● QUESTIONS ON THE MATERIAL
1. Rewrite the forum post about highlighting imported HTML, starting at the words "So, solutions? On" and ending after "Select All (Cmd-A)", with "WebKit" swapped for "the built-in importer".
2. Write the next part of the forum post about highlighting imported HTML, picking up after its final line.

● PASSAGE TO READ
>>>

Feature : medium : Highlights on HTML act counter-intuitive

Let me preface, I am pretty sure I know why the tool is behaving the way it is, and given what I think I know, I am pretty sure there is no easy fix – but figured I would bring it up anyway just in case:

In the situations where you choose HTML -> Text import, and the original HTML has text elements set into a coloured background, the coloured background comes along for the ride, along with the text colour in the original HTML. One thing that I would like to do a lot, and I imagine a lot of people would, is highlighting and annotating various parts of some web research document. If the text is as described above, the highlight tool eradicates the existing background colour underneath the selection. In the case of dark background/light foreground sites, this means the selected text now appears to have been deleted. Actually it is there, in white (or whatever light colour the web designer chose). If I press highlight again it places the selected highlighter colour behind the text. If it is a sane site design, it is probably okay that point; if it is an inverse site with light text, then the result can be fairly unreadable.

So, solutions? On one hand, an obvious answer would be a preference to strip colour from the HTML document. But, I understand that might be well nigh impossible without writing your own HTML parser (ha).

What if it was done post-import: Import the HTML using WebKit, then remove all colour information from the document?

I imagine there is no way for the highlight tool itself to detect the situation, based on its behaviour. It thinks the text is already highlighted to begin with?

Well, just so you know, anyway.

Upon import:

  1. Select All (Cmd-A)
  2. Show Fonts (Cmd-T)
  3. Set foreground colour to black
  4. Remove Highlight (Cmd-Shift-H)

<<<

● INFORMATION PROVIDED
>>>

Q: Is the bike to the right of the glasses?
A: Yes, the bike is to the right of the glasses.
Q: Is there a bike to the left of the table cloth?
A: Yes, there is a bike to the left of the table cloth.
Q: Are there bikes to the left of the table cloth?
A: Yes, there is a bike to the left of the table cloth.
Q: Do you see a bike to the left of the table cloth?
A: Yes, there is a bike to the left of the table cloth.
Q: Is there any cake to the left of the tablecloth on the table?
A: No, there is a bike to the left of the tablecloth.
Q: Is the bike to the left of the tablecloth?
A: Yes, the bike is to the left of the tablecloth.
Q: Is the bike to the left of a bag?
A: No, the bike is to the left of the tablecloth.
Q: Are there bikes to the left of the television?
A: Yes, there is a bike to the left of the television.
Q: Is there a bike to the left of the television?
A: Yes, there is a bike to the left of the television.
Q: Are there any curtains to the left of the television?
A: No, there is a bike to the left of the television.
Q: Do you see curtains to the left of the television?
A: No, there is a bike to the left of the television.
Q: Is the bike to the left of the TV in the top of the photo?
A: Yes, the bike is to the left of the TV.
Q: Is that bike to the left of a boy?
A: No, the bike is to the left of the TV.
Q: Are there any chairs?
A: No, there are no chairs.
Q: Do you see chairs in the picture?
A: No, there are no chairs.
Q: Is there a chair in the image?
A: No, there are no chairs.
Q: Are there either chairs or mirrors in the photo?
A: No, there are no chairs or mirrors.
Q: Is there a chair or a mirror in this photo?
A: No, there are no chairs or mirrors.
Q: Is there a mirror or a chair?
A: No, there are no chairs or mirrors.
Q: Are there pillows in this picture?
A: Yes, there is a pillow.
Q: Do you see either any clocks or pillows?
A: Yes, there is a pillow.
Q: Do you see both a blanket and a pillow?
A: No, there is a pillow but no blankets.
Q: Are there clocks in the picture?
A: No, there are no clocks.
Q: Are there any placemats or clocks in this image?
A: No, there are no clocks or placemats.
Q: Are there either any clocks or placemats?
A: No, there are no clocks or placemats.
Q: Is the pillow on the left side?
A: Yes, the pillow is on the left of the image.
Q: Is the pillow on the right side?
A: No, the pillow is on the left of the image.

<<<

● ANSWER SET
1.
So, solutions? On one hand, an obvious answer would be a preference to strip colour from the HTML document. But, I understand that might be well nigh impossible without writing your own HTML parser (ha).

What if it was done post-import: Import the HTML using the built-in importer, then remove all colour information from the document?

I imagine there is no way for the highlight tool itself to detect the situation, based on its behaviour. It thinks the text is already highlighted to begin with?

Well, just so you know, anyway.

Upon import:

  1. Select All (Cmd-A)

2.
Given that there is no way to know whether the user wants to keep the formatting or not, I think this one has to stay off the list. I use Apple’s methods for converting HTML to text, and I don’t want to play with them too much.

Incidentally, I am in the process of moving the options to convert HTML to text to the Preferences so that you don’t have to be bothered by a panel every time you import… Pipe up now if you think that this should remain per-import. If so, it means some rewiring so that the import detects whether any HTML or webarchives are being imported. Groan.

Yeah, I’ve been keeping tabs on that thread. I think removing the per-import aspect will not be too much of a hassle for 95% of us, and the constant warning box was a hassle for 100%. But yes, that is why I mentioned a possible “strip format” preference, since I noticed you were going to migrating the import features into preferences.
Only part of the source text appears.